Last Wednesday, when we were called to her bedside, she still refused to give in until we'd all gone home and given her some privacy. Then, at last, very early Thursday morning, she saw a familiar smiling face saying "Come on, Ol, I've been waiting for 33 years."

Then God took her home.


The above eulogy by Tony was followed by some words from his daughter, Jacinta, who provided a grandchild's perspective:


Olga Dunlop was my Nana. She was Nana to my brother, my sister and my 12 cousins and great Nana to our children. My eldest daughters are lucky to have memories of quiet moments colouring in with Nana Dunlop. As we all know, she had a talented hand, not just on her canvas and ceramic work but also her skill in transforming a suburban garden into a magnificent work of art.

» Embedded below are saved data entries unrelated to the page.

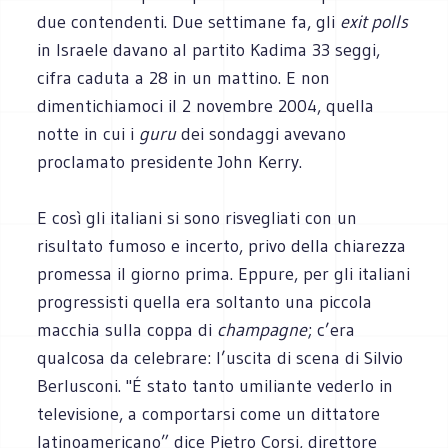
due contendenti. Due settimane fa, gli
exit polls
in Israele davano al partito Kadima 33 seggi,
cifra caduta a 28 in un mattino. E non
dimentichiamoci il 2 novembre 2004, quella
notte in cui i
guru
dei sondaggi avevano
proclamato presidente John Kerry.
E così gli italiani si sono risvegliati con un
risultato fumoso e incerto, privo della chiarezza
promessa il giorno prima. Eppure, per gli italiani
progressisti quella era soltanto una piccola
macchia sulla coppa di
champagne
; c’era
qualcosa da celebrare: l’uscita di scena di Silvio
Berlusconi. "É stato tanto umiliante vederlo in
televisione, a comportarsi come un dittatore
latinoamericano” dice Pietro Corsi, direttore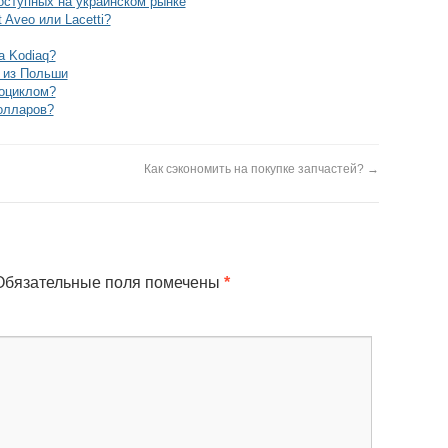
оступных на украинском рынке
 Aveo или Lacetti?
a Kodiaq?
 из Польши
тоциклом?
олларов?
Как сэкономить на покупке запчастей?
→
бязательные поля помечены
*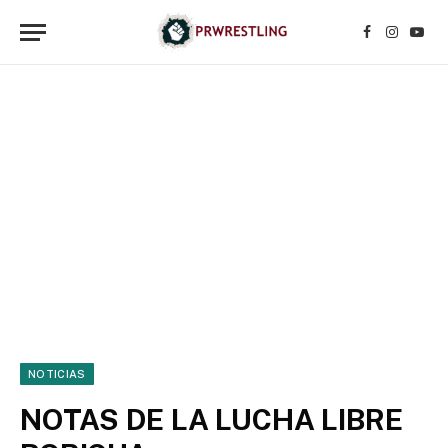
Facebook
Instagr
YouT
NOTICIAS
NOTAS DE LA LUCHA LIBRE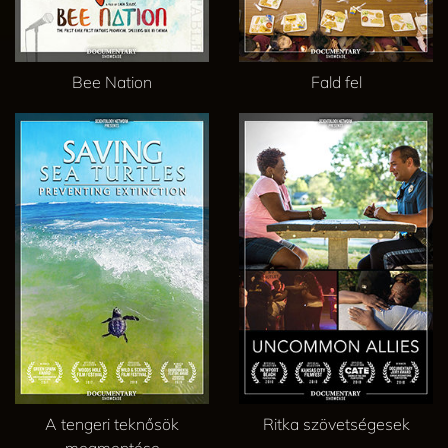
Bee Nation
Fald fel
A tengeri teknősök
Ritka szövetségesek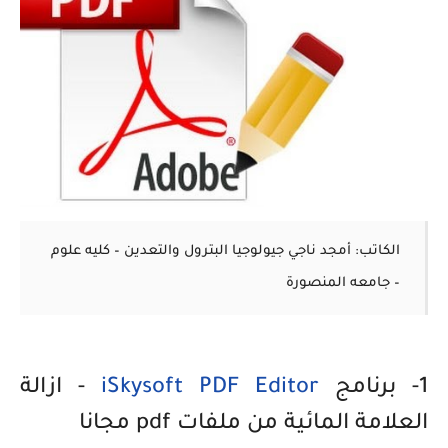
الكاتب: أمجد ناجي
جيولوجيا البترول والتعدين – كليه علوم
– جامعه المنصورة
1- برنامج
iSkysoft PDF Editor
-
ازالة
العلامة المائية من ملفات pdf مجانا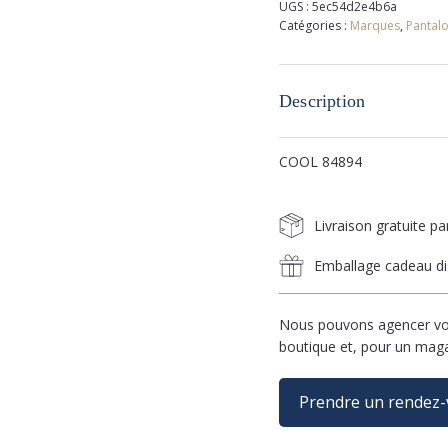
UGS :
5ec54d2e4b6a
Catégories :
Marques
,
Pantal
Description
COOL 84894
Livraison gratuite p
Emballage cadeau di
Nous pouvons agencer vos
boutique et, pour un mag
Prendre un rendez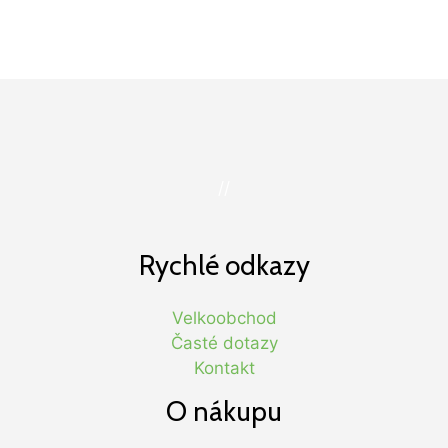
//
Rychlé odkazy
Velkoobchod
Časté dotazy
Kontakt
O nákupu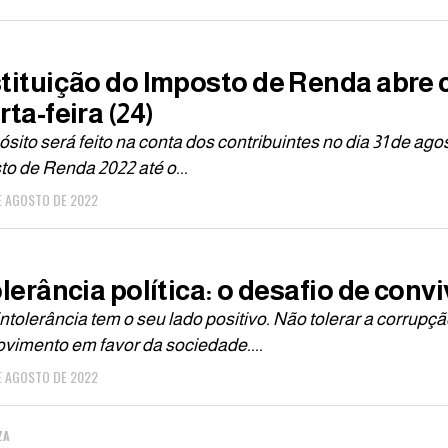
tituição do Imposto de Renda abre c
ta-feira (24)
sito será feito na conta dos contribuintes no dia 31 de ag
o de Renda 2022 até o...
E AGOSTO DE 2022
olerância política: o desafio de conv
intolerância tem o seu lado positivo. Não tolerar a corrupçã
vimento em favor da sociedade....
E AGOSTO DE 2022
ZA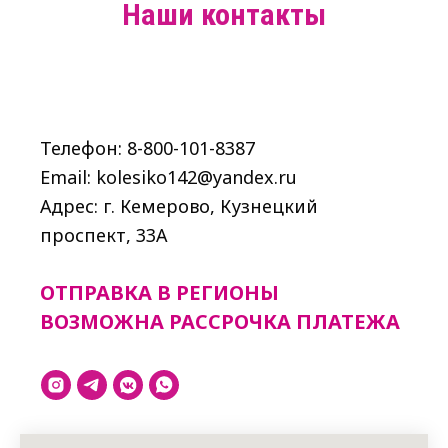
Наши контакты
Телефон: 8-800-101-8387
Email: kolesiko142@yandex.ru
Адрес: г. Кемерово, Кузнецкий
проспект, 33A
ОТПРАВКА В РЕГИОНЫ
ВОЗМОЖНА РАССРОЧКА ПЛАТЕЖА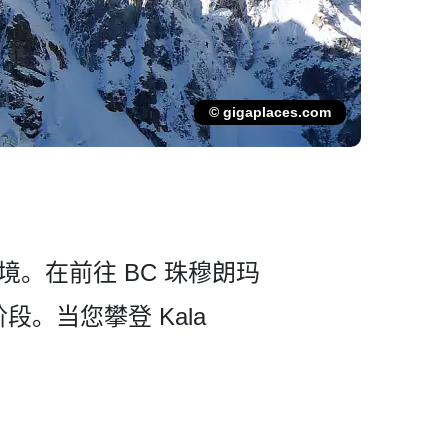
© gigaplaces.com
边境。在前往 BC 珠穆朗玛
段。当您攀登 Kala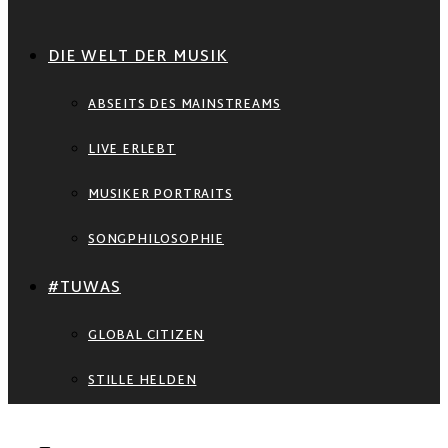
DIE WELT DER MUSIK
ABSEITS DES MAINSTREAMS
LIVE ERLEBT
MUSIKER PORTRAITS
SONGPHILOSOPHIE
#TUWAS
GLOBAL CITIZEN
STILLE HELDEN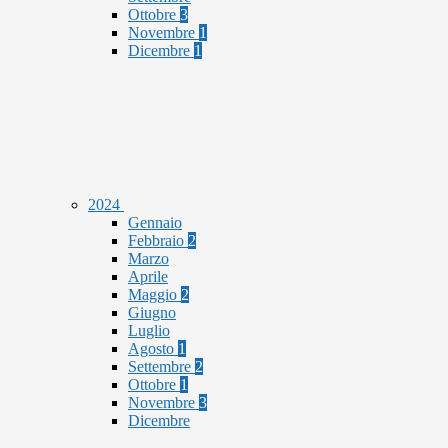
Ottobre
3
Novembre
1
Dicembre
1
2024
Gennaio
Febbraio
2
Marzo
Aprile
Maggio
2
Giugno
Luglio
Agosto
1
Settembre
2
Ottobre
1
Novembre
3
Dicembre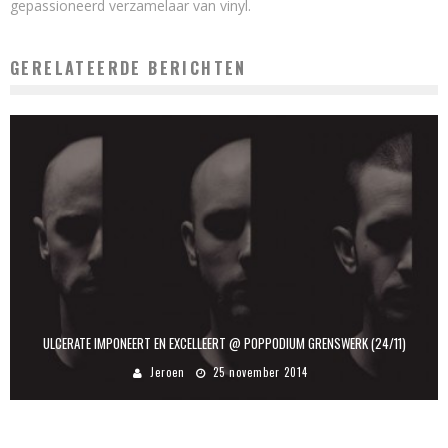
gepassioneerd verzamelaar van vinyl.
GERELATEERDE BERICHTEN
ULCERATE IMPONEERT EN EXCELLEERT @ POPPODIUM GRENSWERK (24/11)
Jeroen
25 november 2014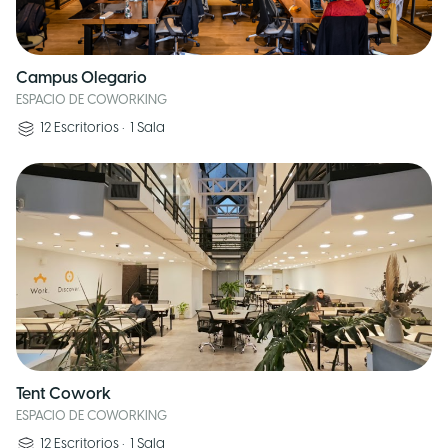
Campus Olegario
ESPACIO DE COWORKING
12
Escritorios
•
1
Sala
Tent Cowork
ESPACIO DE COWORKING
12
Escritorios
•
1
Sala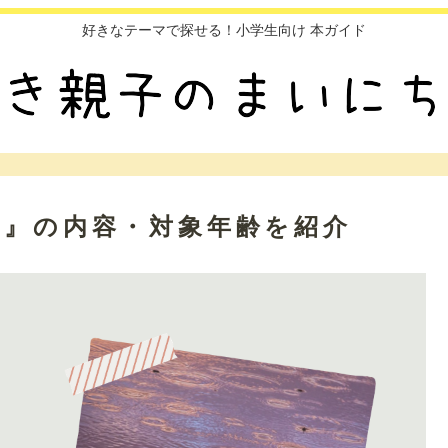
好きなテーマで探せる！小学生向け 本ガイド
さ』の内容・対象年齢を紹介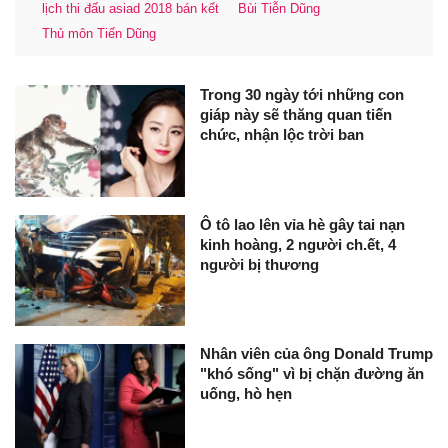
lịch thi đấu asiad 2018 bán kết
Bùi Tiễn Dũng
Thủ môn Tiến Dũng
Trong 30 ngày tới những con
giáp này sẽ thăng quan tiến
chức, nhận lộc trời ban
Ô tô lao lên vỉa hè gây tai nạn
kinh hoàng, 2 người ch.ết, 4
người bị thương
Nhân viên của ông Donald Trump
"khó sống" vì bị chặn đường ăn
uống, hò hẹn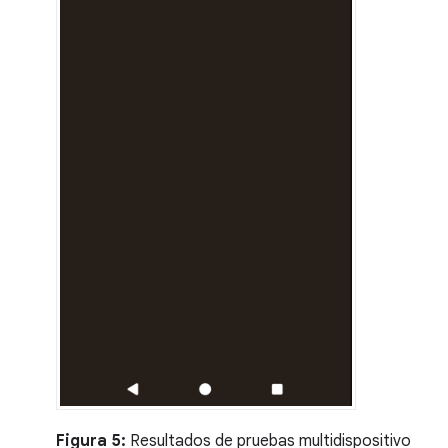
Figura 5:
Resultados de pruebas multidispositivo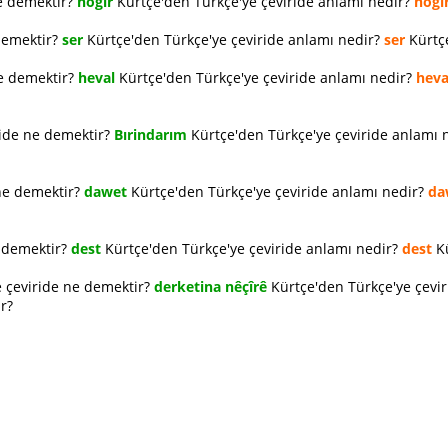
e demektir?
hogır
Kürtçe'den Türkçe'ye çeviride anlamı nedir?
hogı
demektir?
ser
Kürtçe'den Türkçe'ye çeviride anlamı nedir?
ser
Kürtçe
ne demektir?
heval
Kürtçe'den Türkçe'ye çeviride anlamı nedir?
heva
ride ne demektir?
Bırindarım
Kürtçe'den Türkçe'ye çeviride anlamı 
ne demektir?
dawet
Kürtçe'den Türkçe'ye çeviride anlamı nedir?
da
e demektir?
dest
Kürtçe'den Türkçe'ye çeviride anlamı nedir?
dest
Kü
 çeviride ne demektir?
derketina nêçîrê
Kürtçe'den Türkçe'ye çevi
r?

Nana loved to spend time outdoors tending to her garden, playing bowls and she spent many hours walking with her much-loved dogs.

All of us here have different memories of the lady I call Nana. Mine, as a child, are all of happy times; holidays spent with family at Nana's house; we had so much fun and our fair share of mischief along the way - those Brown boys could always lead their cousins astray!

As an adult, and a reformed smoker, Nana would amaze me at how she could make one cigarette last a whole day.

I am so proud to have Olga Dunlop as my Nana - after all, without her I would not have my wonderful Dad.

Rest peacefully, Nana, you are now in a perfect garden.

 

The following poignant poem was written by one of the grandchildren
for Olga's funeral service:


OLGA MARY DUNLOP
A GRANDCHILD'S SLICE OF HEAVEN

By Kathy Phillips

Growing up the second child in my then family of seven
Time spent with Nan was guaranteed to be a slice of heaven.
She meant loving, warmth, a tonne of fun and attention round the clock
Board games, music, laughter, endless walks around the block.
Collecting rocks and shells from the beach in her toweling hat
Building homes with playing cards that eventually went splat.

 

Her eyes were filled with happiness; her voice was music to my ears,
Her heart beat strong until the end, her ways will guide me through the years
Her smile told me I was special, her touch gentle as a feather,
Her smell surrounds me like flowers, her love stays with me forever.

 

I am a better person for having known you; I thank you with all of my heart
There's so much I wanted to tell you before we had to part
I’ll remember you forever as a woman I admire most
Strong spirit and family values, loyal friend and generous host.

 

You were the centre of my world for so many years
When I think of never seeing you it brings me to tears
But your beautiful memories will live with me forever
I’m glad you’re in a better place, I’ll think of you & Pa together.